Copy out the lines below that hold the word "Holz".

□ □ □ □ □ □ □

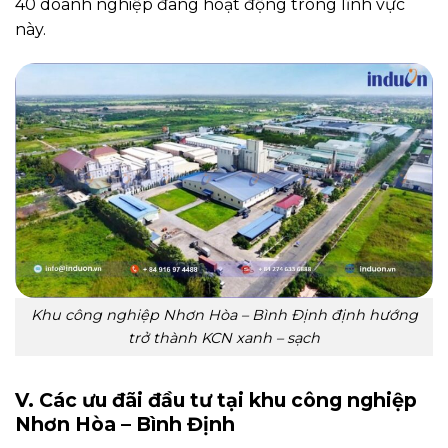
40 doanh nghiệp đang hoạt động trong lĩnh vực
này.
Khu công nghiệp Nhơn Hòa – Bình Định định hướng
trở thành KCN xanh – sạch
V. Các ưu đãi đầu tư tại khu công nghiệp
Nhơn Hòa – Bình Định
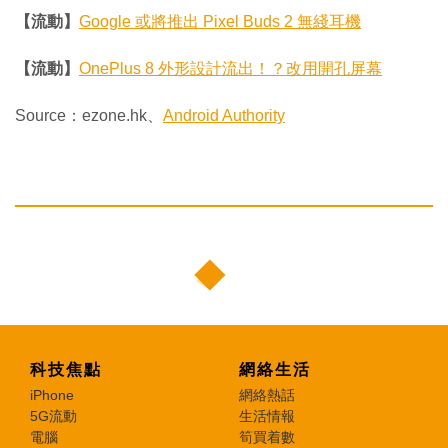
【流動】
Google 或將推出 Pixel Buds 2 無綫耳機
【流動】
OnePlus 8 外形設計流出！？改用開孔屏幕
Source：ezone.hk、
Android Authority
科技焦點
網絡生活
iPhone
網絡熱話
5G流動
生活情報
電腦
筍買着數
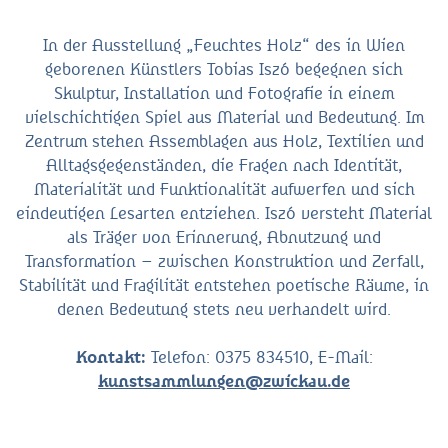
In der Ausstellung „Feuchtes Holz“ des in Wien
geborenen Künstlers Tobias Iszó begegnen sich
Skulptur, Installation und Fotografie in einem
vielschichtigen Spiel aus Material und Bedeutung. Im
Zentrum stehen Assemblagen aus Holz, Textilien und
Alltagsgegenständen, die Fragen nach Identität,
Materialität und Funktionalität aufwerfen und sich
eindeutigen Lesarten entziehen. Iszó versteht Material
als Träger von Erinnerung, Abnutzung und
Transformation – zwischen Konstruktion und Zerfall,
Stabilität und Fragilität entstehen poetische Räume, in
denen Bedeutung stets neu verhandelt wird.
Kontakt:
Telefon: 0375 834510, E-Mail:
kunstsammlungen@zwickau.de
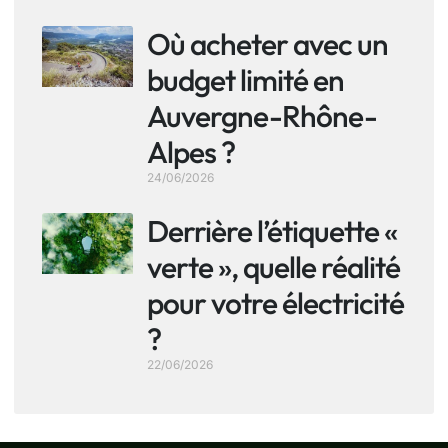
Où acheter avec un
budget limité en
Auvergne-Rhône-
Alpes ?
24/06/2026
Derrière l’étiquette «
verte », quelle réalité
pour votre électricité
?
22/06/2026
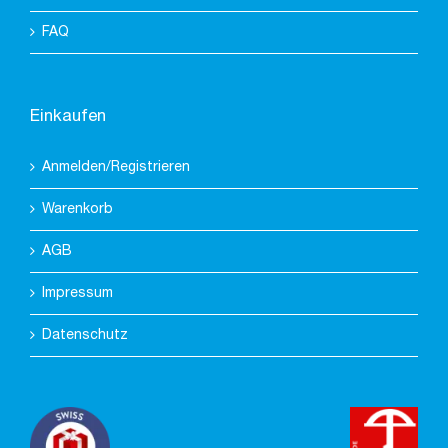
FAQ
Einkaufen
Anmelden/Registrieren
Warenkorb
AGB
Impressum
Datenschutz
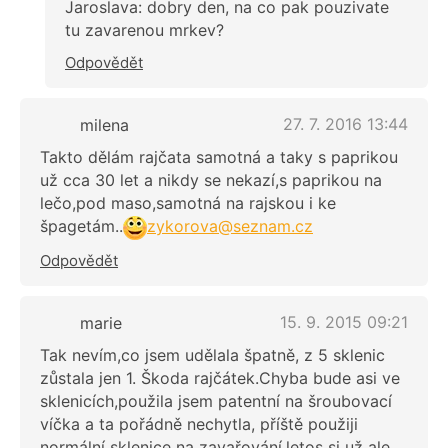
Jaroslava: dobry den, na co pak pouzivate
tu zavarenou mrkev?
Odpovědět
27. 7. 2016 13:44
milena
Takto dělám rajčata samotná a taky s paprikou
už cca 30 let a nikdy se nekazí,s paprikou na
lečo,pod maso,samotná na rajskou i ke
špagetám..
zykorova@seznam.cz
Odpovědět
15. 9. 2015 09:21
marie
Tak nevím,co jsem udělala špatně, z 5 sklenic
zůstala jen 1. Škoda rajčátek.Chyba bude asi ve
sklenicích,použila jsem patentní na šroubovací
víčka a ta pořádně nechytla, příště použiji
normální sklenice na zavařování,letos si už ale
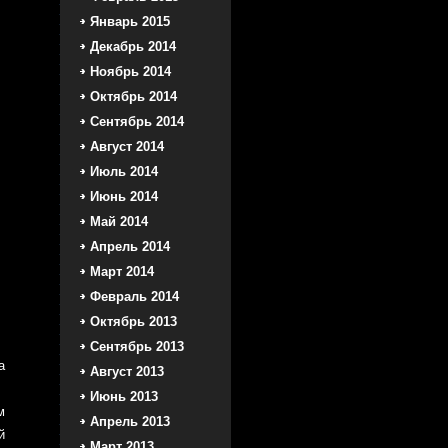
Январь 2015
Декабрь 2014
Ноябрь 2014
Октябрь 2014
Сентябрь 2014
Август 2014
Июль 2014
Июнь 2014
Май 2014
Апрель 2014
Март 2014
Февраль 2014
Октябрь 2013
Сентябрь 2013
а
Август 2013
Июнь 2013
м
Апрель 2013
й
Март 2013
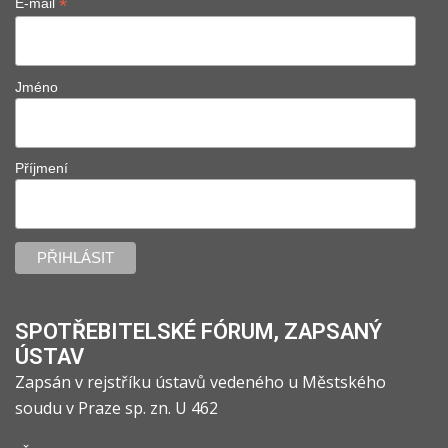
*
E-mail
Jméno
Příjmení
SPOTŘEBITELSKÉ FÓRUM, ZAPSANÝ
ÚSTAV
Zapsán v rejstříku ústavů vedeného u Městského
soudu v Praze sp. zn. U 462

□ □ □ □ □ □ □

* **YOUR RESPONSE**:
In der Ausstellung „Feuchtes Holz“ des in Wien
Zentrum stehen Assemblagen aus Holz, Textilien und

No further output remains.